Involvement of direct inhibition of NMDA receptors in the effects of σ- receptor ligands on glutamate neurotoxicity in vitro

Abstract This study was performed to examine the roles of the N -methyl- d -aspartate (NMDA) receptor/phencyclidine (PCP) channel complex in the protective effects of σ-receptor ligands against glutamate neurotoxicity in cultured cortical neurons derived from fetal rats. A 1-h exposure of cultures to glutamate caused a marked loss of viability, as determined by Trypan blue exclusion. This acute neurotoxicity of glutamate was prevented by NMDA receptor antagonists. Expression of σ 1 receptor mRNA in cortical cultures was confirmed by reverse transcription polymerase chain reaction (RT-PCR). σ Receptor ligands with affinity for NMDA receptor channels including the PCP site, such as (+)- N -allylnormetazocine ((+)-SKF10,047), haloperidol, and R (−)- N -(3-phenyl-1-propyl)-1-phenyl-2-aminopropane ((−)-PPAP), prevented glutamate neurotoxicity in a concentration-dependent manner.

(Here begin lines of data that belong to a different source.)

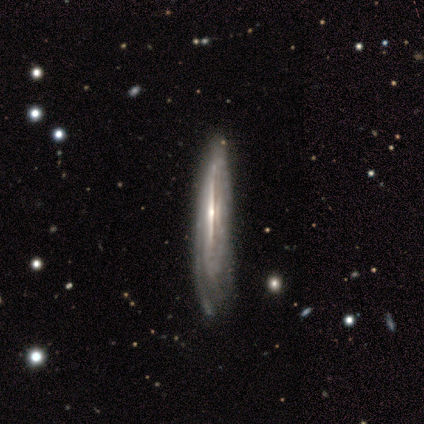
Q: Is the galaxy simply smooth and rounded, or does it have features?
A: featured or disk — 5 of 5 (100%).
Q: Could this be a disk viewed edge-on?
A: yes — 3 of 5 (60%).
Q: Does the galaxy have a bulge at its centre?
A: rounded — 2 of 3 (67%).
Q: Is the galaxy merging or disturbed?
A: minor disturbance — 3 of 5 (60%).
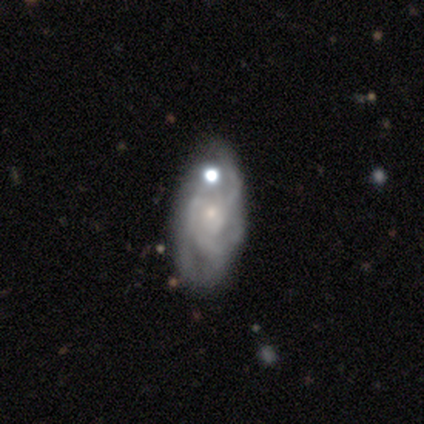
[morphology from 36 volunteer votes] This is likely a featured or disk galaxy (78%). It is clearly not viewed edge-on (100%). Bar: likely no (79%). Spiral arm pattern: clearly yes (82%). Spiral arm count: marginally can't tell (43%). Spiral winding: possibly medium (57%). Central bulge: likely small (71%). Merging: marginally none (44%).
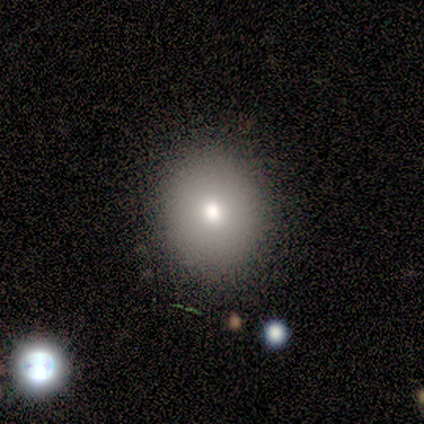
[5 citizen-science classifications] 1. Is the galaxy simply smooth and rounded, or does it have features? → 80% smooth, 20% featured or disk, 0% star or artifact.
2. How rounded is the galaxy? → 50% round (tied), 50% in between (tied), 0% cigar-shaped.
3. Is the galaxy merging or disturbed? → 60% none, 40% minor disturbance, 0% major disturbance, 0% merger.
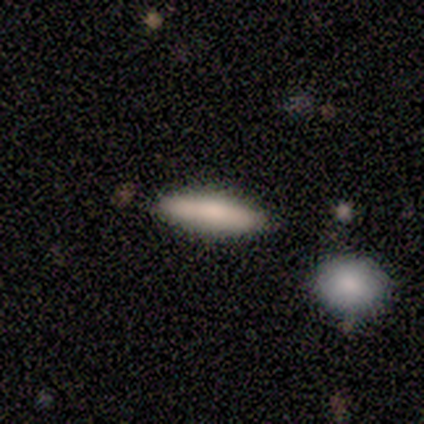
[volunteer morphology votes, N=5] This appears to be a smooth galaxy with no disk features (100%) that is cigar-shaped (80%). Merging: none (80%).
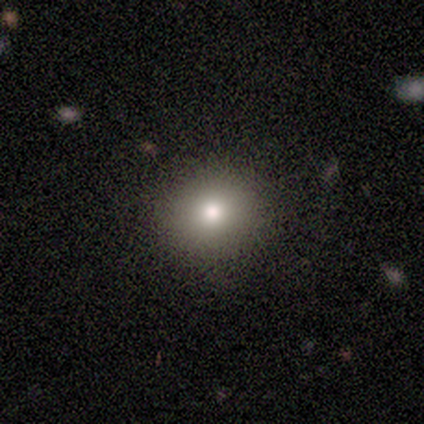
Volunteers were most divided on "smooth or featured": smooth: 60%, featured or disk: 20%, star or artifact: 20%. More confident: how rounded — round (100%); merging — none (75%).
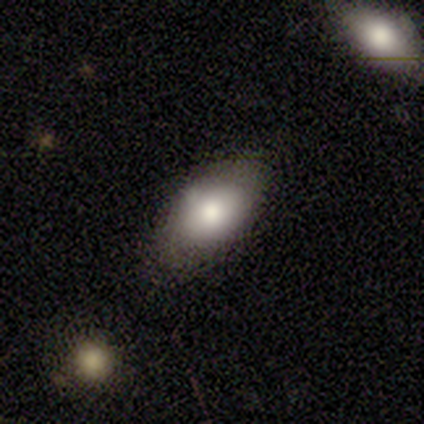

In contrast, other σ-receptor ligands without affinity for NMDA receptors, such as carbetapentane and R (+)-3-(3-hydroxyphenyl)- N -propylpiperidine ((+)-3-PPP), did not show neuroprotective effects. Putative endogenous σ receptor ligands such as pregnenolone, progesterone, and dehydroepiandrosterone did not affect glutamate neurotoxicity. The protective effects of (+)-SKF10,047, haloperidol, and (−)-PPAP were not affected by the σ 1 receptor antagonist rimcazole. These results suggested that a direct interaction with NMDA receptors but not with σ receptors plays a crucial role in the neuroprotective effects of σ receptor ligands with affinity for NMDA receptors.